Les Israéliens se sont réveillés avec les images du Premier ministre forcé d’interrompre un meeting électoral à Ashdod, ville située entre Tel-Aviv et la bande de Gaza, après des tirs de roquettes du mouvement islamiste palestinien Hamas qui ont déclenché les sirènes d’alarme.
Les roquettes ont été interceptées par le système antimissile « Iron Dome » et n’ont fait aucun dégât ou blessé, mais servaient en quelque sorte de réponse au plan de Benjamin Netanyahu d’annexer les colonies juives –mais pas les villes et villages arabes–, dans la vallée du Jourdain en cas de réélection.
Si le projet d’annexion est soutenu par des partis de droite proches du Likoud de M. Netanyahu, voire par une grande partie de ses adversaires politiques, le timing de l’annonce, à une semaine d’élections, a été critiqué.
« Pourquoi parler d’annexion à une semaine des élections alors que le gouvernement peut décider de l’appliquer quand il veut et aujourd’hui même? », a soutenu Betzalel Smotrich, actuel ministre des transports et un des ténors de la liste électorale Yamina, qui se situe encore plus à droite que le Likoud de M. Netanyahu.
« Annexer des voix »
M. « Netanyahu souhaite annexer des voix, pas la vallée du Jourdain (….) Il a été Premier ministre pendant 13 ans, pourquoi ne l’a-t-il pas déjà fait? », a réagi Yair Lapid, du parti centriste « Bleu-blanc », favorable à l’annexion de la vallée du Jourdain et au coude-à-coude dans les sondages avec le Likoud de M. Netanyahu.
Pour se démarquer de ses adversaires, le Premier ministre cherche à mobiliser le vote de la droite nationaliste et des quelque 400.000 colons qui vivent en Cisjordanie occupée, selon nombre d’analystes.
Au cours des derniers mois, et d’ailleurs avant les élections d’avril –qui n’avaient pas réussi à déboucher sur un gouvernement d’union d’où le nouveau scrutin de septembre–, M. Netanyahu avait déjà promis l’annexion de colonies en Cisjordanie.

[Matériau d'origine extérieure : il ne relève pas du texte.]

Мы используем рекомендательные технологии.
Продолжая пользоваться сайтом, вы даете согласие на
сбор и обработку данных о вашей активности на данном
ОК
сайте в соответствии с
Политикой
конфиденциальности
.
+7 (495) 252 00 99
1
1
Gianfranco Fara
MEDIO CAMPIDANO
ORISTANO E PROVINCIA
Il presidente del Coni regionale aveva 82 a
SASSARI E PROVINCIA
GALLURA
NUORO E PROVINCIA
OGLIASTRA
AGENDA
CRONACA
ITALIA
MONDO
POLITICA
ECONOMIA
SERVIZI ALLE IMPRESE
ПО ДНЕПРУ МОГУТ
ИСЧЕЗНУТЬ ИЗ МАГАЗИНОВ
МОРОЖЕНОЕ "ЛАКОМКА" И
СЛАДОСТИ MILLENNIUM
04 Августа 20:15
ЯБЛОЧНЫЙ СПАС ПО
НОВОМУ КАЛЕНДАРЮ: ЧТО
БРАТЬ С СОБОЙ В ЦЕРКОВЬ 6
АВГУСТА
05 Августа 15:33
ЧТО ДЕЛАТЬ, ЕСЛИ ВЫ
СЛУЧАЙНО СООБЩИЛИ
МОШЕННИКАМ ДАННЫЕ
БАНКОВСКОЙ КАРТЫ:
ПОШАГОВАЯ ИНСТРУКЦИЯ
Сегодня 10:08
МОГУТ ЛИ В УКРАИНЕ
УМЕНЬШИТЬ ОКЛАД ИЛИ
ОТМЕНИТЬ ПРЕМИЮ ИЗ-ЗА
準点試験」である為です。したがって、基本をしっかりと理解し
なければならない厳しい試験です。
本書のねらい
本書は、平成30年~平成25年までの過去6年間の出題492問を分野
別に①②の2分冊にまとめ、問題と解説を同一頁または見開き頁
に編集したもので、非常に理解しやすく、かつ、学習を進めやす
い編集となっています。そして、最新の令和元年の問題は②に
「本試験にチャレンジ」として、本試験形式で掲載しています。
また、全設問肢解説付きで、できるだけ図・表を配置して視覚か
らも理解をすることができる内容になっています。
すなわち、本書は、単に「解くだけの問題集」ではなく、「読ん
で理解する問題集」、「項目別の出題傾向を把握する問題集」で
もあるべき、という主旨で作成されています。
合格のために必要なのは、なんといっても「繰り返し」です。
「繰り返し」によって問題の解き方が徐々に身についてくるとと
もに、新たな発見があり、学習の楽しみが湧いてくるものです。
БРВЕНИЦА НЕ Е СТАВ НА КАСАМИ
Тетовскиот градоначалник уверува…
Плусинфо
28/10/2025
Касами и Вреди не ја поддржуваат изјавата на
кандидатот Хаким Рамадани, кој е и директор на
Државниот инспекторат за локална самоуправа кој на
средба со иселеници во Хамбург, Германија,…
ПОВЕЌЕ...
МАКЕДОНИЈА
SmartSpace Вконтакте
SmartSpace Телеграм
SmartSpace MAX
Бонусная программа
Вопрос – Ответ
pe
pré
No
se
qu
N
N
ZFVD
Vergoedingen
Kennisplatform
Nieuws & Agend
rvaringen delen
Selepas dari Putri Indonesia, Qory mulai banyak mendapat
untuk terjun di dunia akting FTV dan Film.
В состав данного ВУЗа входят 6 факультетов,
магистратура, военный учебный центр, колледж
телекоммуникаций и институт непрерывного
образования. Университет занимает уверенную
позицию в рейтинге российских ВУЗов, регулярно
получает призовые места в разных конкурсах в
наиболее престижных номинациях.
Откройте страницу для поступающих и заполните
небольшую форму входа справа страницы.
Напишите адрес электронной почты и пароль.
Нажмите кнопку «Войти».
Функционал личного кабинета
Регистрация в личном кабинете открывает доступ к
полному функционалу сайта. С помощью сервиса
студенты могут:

Mais c’est la première fois, ce mardi, qu’il présentait un plan concret d’annexion, d’ailleurs aussitôt fustigé par les Palestiniens et des dirigeants du monde musulman.
La Jordanie, gardienne des lieux saints musulmans à Jérusalem-Est, a averti que cette décision « entraînerait toute la région dans la violence ». La Turquie a pour sa part évoqué une promesse « raciste ».
Qualifiant cette promesse de « dangereuse escalade », l’Arabie saoudite, qui se rapproche actuellement d’Israël, a demandé une « réunion d’urgence » des ministres des Affaires étrangères des 57 membres de l’Organisation de la coopération islamique (OCI).
« Vrais problèmes »
L’annonce de M. Netanyahu a aussi reçu un accueil sévère dans la presse israélienne.
« Les déclarations arrogantes à propos de l’annexion de territoires (…) et la décision de se fier complètement à un président américain sur lequel aucun leader responsable ne devrait se fier, rien de tout ça ne permettra de régler les vrais problèmes d’Israël », a commenté le Yediot Aharonoth, premier titre de la presse israélienne.
M. Netanyahu a dit vouloir procéder à l’annexion « immédiatement » après son éventuelle réélection, afin de profiter du « plan de paix » de la Maison Blanche pour le Moyen-Orient devant être présenté après les législatives israéliennes.
Or, quelques minutes après l’annonce de M. Netanyahu, Donald Trump annonçait sur Twitter le limogeage de son conseiller à la sécurité nationale John Bolton, considéré comme un allié d’Israël et un partisan de la ligne dure, comme M. Netanyahu, face à l’Iran.
Donald « Trump a cessé de coopérer avec Netanyahu au moment le plus critique pour Netanyahu », a soutenu l’influent commentateur politique Ben Caspit dans les pages du journal Maariv.
L’annexion de la vallée du Jourdain aurait des « implications sécuritaires, politiques et économiques énormes, à long terme (…), et affecterait les relations d’Israël avec le monde arabe en général et les pays du Golfe en particulier », a-t-il prévenu.
Mais pour le quotidien gratuit Israel Hayom, réputé proche du parti du Premier ministre, la promesse de M. Netanyahu donne tout de même « un nouveau souffle » à sa campagne électorale, en mobilisant sa base électorale.